When Dr. Castro asked him if he thinks about death, Pope Francis said “Yes.” Asked if he fears death, he responded, “Absolutely not.” Answering other questions, he said he expects to die “in Rome, as pope or emeritus.” He also made clear he would be buried in the eternal city and not, as some have suggested, return to be buried in Buenos Aires, where he spent most of his life.
He also made clear he would be buried in the eternal city and not, as some have suggested, return to be buried in Buenos Aires, where he spent most of his life.
An excerpt from that interview was published today, Feb. 27, in La Nacion, the Argentine daily that the pope used to read when he was archbishop of Buenos Aires. In the excerpt from an interview in the Vatican’s Apostolic Palace, on Feb. 16, 2019, Francis speaks about the surgical removal of cysts from the top lobe of his right lung in October 1957 when he was 21 years old. Significantly, however, Francis again confirms that he made “a complete recovery” from that operation, “and never felt any limitation since then.”
Nevertheless, some have written, and continue to write, that he has only one lung, but this is false. As Dr. Castro reports in his book, and as I did in my book The Election of Pope Francis, the rumor that he has only one lung circulated in the 2013 conclave in the Sistine Chapel when it was becoming clear that he would be elected pope. Some cardinals saw it as a deliberate attempt by other electors to block his path to the papacy, so much so that he had to deny the rumor twice on Mar. 13 when questioned separately by two cardinals.
In the excerpt published in La Nacion today, the pope states that he “never” underwent psychoanalysis as some have reported. He confirms, however, that he visited “a great woman psychologist,” once a week for six months, during the period when he was taking great risks in assisting people to escape during the military dictatorship in Argentina, and she helped him deal with the tensions and fears that he experienced at that time.

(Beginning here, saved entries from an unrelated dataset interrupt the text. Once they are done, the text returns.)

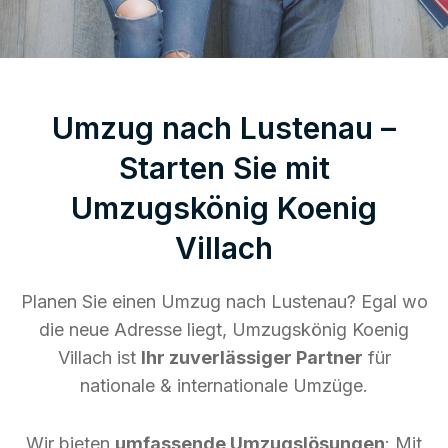
Umzug nach Lustenau –
Starten Sie mit
Umzugskönig Koenig
Villach
Planen Sie einen Umzug nach Lustenau? Egal wo
die neue Adresse liegt, Umzugskönig Koenig
Villach ist
Ihr zuverlässiger Partner
für
nationale & internationale Umzüge.
Wir bieten
umfassende Umzugslösungen
: Mit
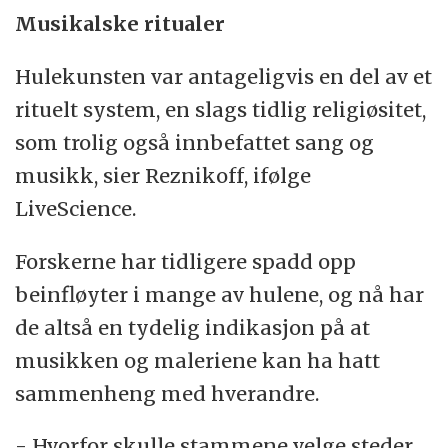
Musikalske ritualer
Hulekunsten var antageligvis en del av et
rituelt system, en slags tidlig religiøsitet,
som trolig også innbefattet sang og
musikk, sier Reznikoff, ifølge
LiveScience.
Forskerne har tidligere spadd opp
beinfløyter i mange av hulene, og nå har
de altså en tydelig indikasjon på at
musikken og maleriene kan ha hatt
sammenheng med hverandre.
- Hvorfor skulle stammene velge steder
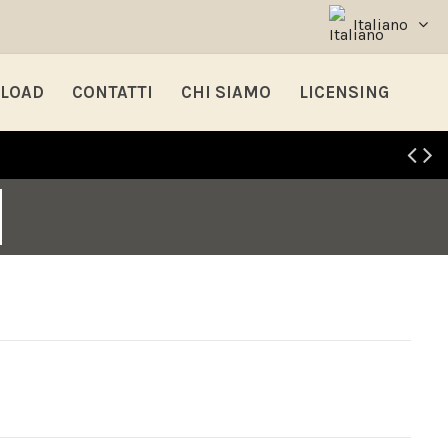
Italiano
LOAD
CONTATTI
CHI SIAMO
LICENSING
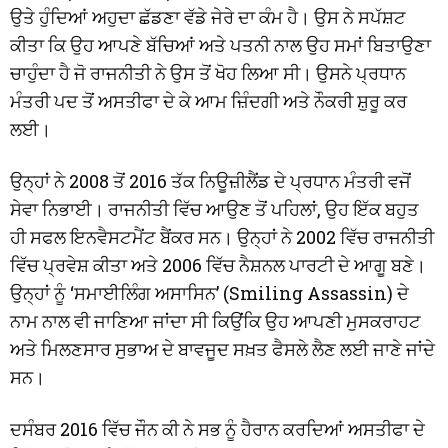
ਉਤੇ ਹੁੰਦਿਆਂ ਅਹੁਦਾ ਛੱਡਣਾ ਵੱਡੇ ਜੇਰੇ ਦਾ ਕੰਮ ਹੈ। ਉਸ ਨੇ ਸਪੱਸ਼ਟ
ਕੀਤਾ ਕਿ ਉਹ ਆਪਣੇ ਬੱਚਿਆਂ ਅਤੇ ਪਤਨੀ ਨਾਲ ਉਹ ਸਮਾਂ ਬਿਤਾਉਣਾ
ਚਾਹੁੰਦਾ ਹੈ ਜੋ ਰਾਜਨੀਤੀ ਨੇ ਉਸ ਤੋਂ ਖੋਹ ਲਿਆ ਸੀ। ਉਸਨੇ ਪ੍ਰਧਾਨ
ਮੰਤਰੀ ਪਦ ਤੋਂ ਅਸਤੀਫਾ ਦੇ ਕੇ ਆਮ ਜ਼ਿੰਦਗੀ ਅਤੇ ਨੌਕਰੀ ਸ਼ੁਰੂ ਕਰ
ਲਈ।
ਉਨ੍ਹਾਂ ਨੇ 2008 ਤੋਂ 2016 ਤੱਕ ਨਿਊਜ਼ੀਲੈਂਡ ਦੇ ਪ੍ਰਧਾਨ ਮੰਤਰੀ ਵਜੋਂ
ਸੇਵਾ ਨਿਭਾਈ। ਰਾਜਨੀਤੀ ਵਿੱਚ ਆਉਣ ਤੋਂ ਪਹਿਲਾਂ, ਉਹ ਇੱਕ ਬਹੁਤ
ਹੀ ਸਫਲ ਇਨਵੈਸਟਮੈਂਟ ਬੈਂਕਰ ਸਨ। ਉਨ੍ਹਾਂ ਨੇ 2002 ਵਿੱਚ ਰਾਜਨੀਤੀ
ਵਿੱਚ ਪ੍ਰਵੇਸ਼ ਕੀਤਾ ਅਤੇ 2006 ਵਿੱਚ ਨੈਸ਼ਨਲ ਪਾਰਟੀ ਦੇ ਆਗੂ ਬਣੇ।
ਉਨ੍ਹਾਂ ਨੂੰ ‘ਸਮਾਈਲਿੰਗ ਅਸਾਸਿਨ’ (Smiling Assassin) ਦੇ
ਨਾਮ ਨਾਲ ਵੀ ਜਾਣਿਆ ਜਾਂਦਾ ਸੀ ਕਿਉਂਕਿ ਉਹ ਆਪਣੀ ਮੁਸਕਰਾਹਟ
ਅਤੇ ਮਿਲਣਸਾਰ ਸੁਭਾਅ ਦੇ ਬਾਵਜੂਦ ਸਖ਼ਤ ਫੈਸਲੇ ਲੈਣ ਲਈ ਜਾਣੇ ਜਾਂਦੇ
ਸਨ।
ਦਸੰਬਰ 2016 ਵਿੱਚ ਜੌਨ ਕੀ ਨੇ ਸਭ ਨੂੰ ਹੈਰਾਨ ਕਰਦਿਆਂ ਅਸਤੀਫਾ ਦੇ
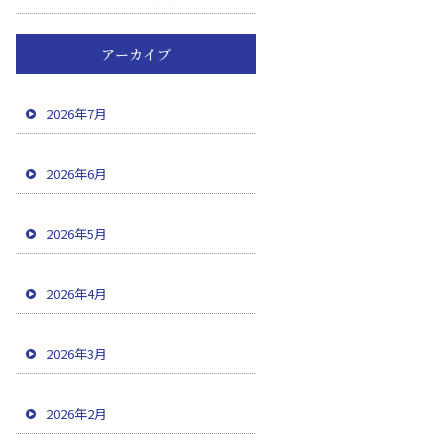
アーカイブ
2026年7月
2026年6月
2026年5月
2026年4月
2026年3月
2026年2月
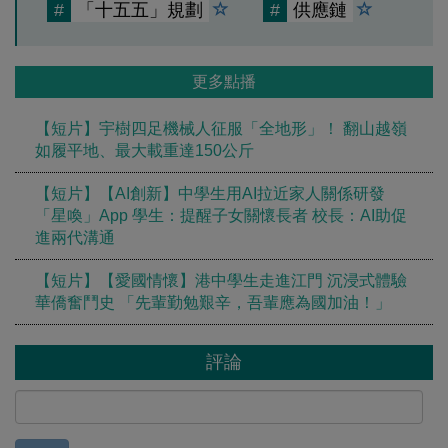
#
「十五五」規劃
#
供應鏈
更多點播
【短片】宇樹四足機械人征服「全地形」！ 翻山越嶺
如履平地、最大載重達150公斤
【短片】【AI創新】中學生用AI拉近家人關係研發
「星喚」App 學生：提醒子女關懷長者 校長：AI助促
進兩代溝通
【短片】【愛國情懷】港中學生走進江門 沉浸式體驗
華僑奮鬥史 「先輩勤勉艱辛，吾輩應為國加油！」
評論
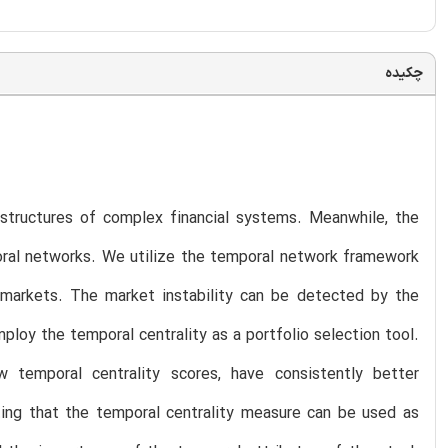
چکیده
 structures of complex financial systems. Meanwhile, the
oral networks. We utilize the temporal network framework
 markets. The market instability can be detected by the
ploy the temporal centrality as a portfolio selection tool.
 temporal centrality scores, have consistently better
ting that the temporal centrality measure can be used as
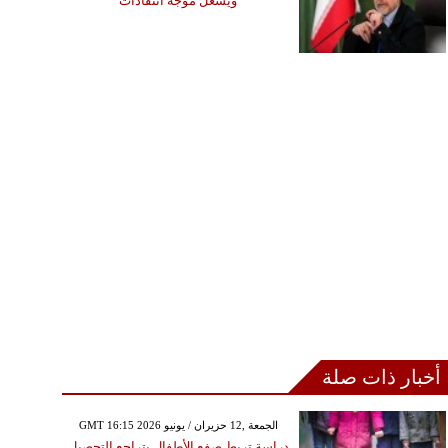
ويشعل موجة انتقادات
أخبار ذات صلة
GMT 16:15 2026 الجمعة ,12 حزيران / يونيو
دراسة تربط صفع الأطفال بتراجع التحصيل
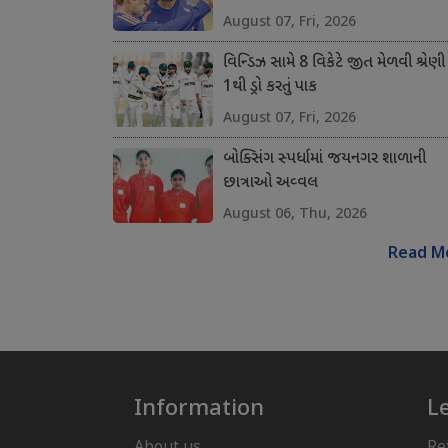
August 07, Fri, 2026
વિન્ડિઝ સામે 8 વિકેટે જીત મેળવી શ્રેણી
1થી ડ્રો કરતું પાક
August 07, Fri, 2026
બોક્સિંગ સ્પર્ધામાં જયનગર શાળાની
છાત્રાઓ અવ્વલ
August 06, Thu, 2026
Read M
Information
L
About us
Re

He admits in the interview that sometimes he suffers from “neurotic anxiety,” but states that he has largely learned to overcome such anxiety by listening to Bach or sipping “mate,” a popular Argentinean herbal drink.
In the full interview in the book, Francis also talks about his problem with sciatica and explains why he rejected undergoing an operation to deal with this when he was archbishop of Buenos Aires. He also reveals that he suffered a kind of pre-cardiac attack problem during his time as archbishop, but that was resolved. He speaks about some other ailments too, but concludes that he is well cared for now and is in fact in good health for a person of his age.
Nelson Castro reveals that it was Pope Francis himself who suggested in 2017, when he visited him in the Vatican, that he should write a book on the health of the popes, and he promised to give him an interview on his own health for this work. The title of the book is La Salud de los Papas: Medicina, complots y fe, desde Leo XIII hasta Francisco (“The Health of the Popes: Medicine, plots and faith, from Leo XIII to Francis). Published by Sudamericana, the book examines in depth the long illness of John Paul II, the sudden death of John Paul I, the problems Paul VI had with a prostate operation, the agony of John XXIII’s death, the health problems of Pius XII, the false news of the death of Benedict XV, the legend of the poisoning of Pius XI, the pain of war that drove Pius X to his death and the longevity of Leo XIII. Significantly, Dr. Castro was allowed to have access to the Vatican Secret Archives for this well researched book that is sure to gain a wide readership.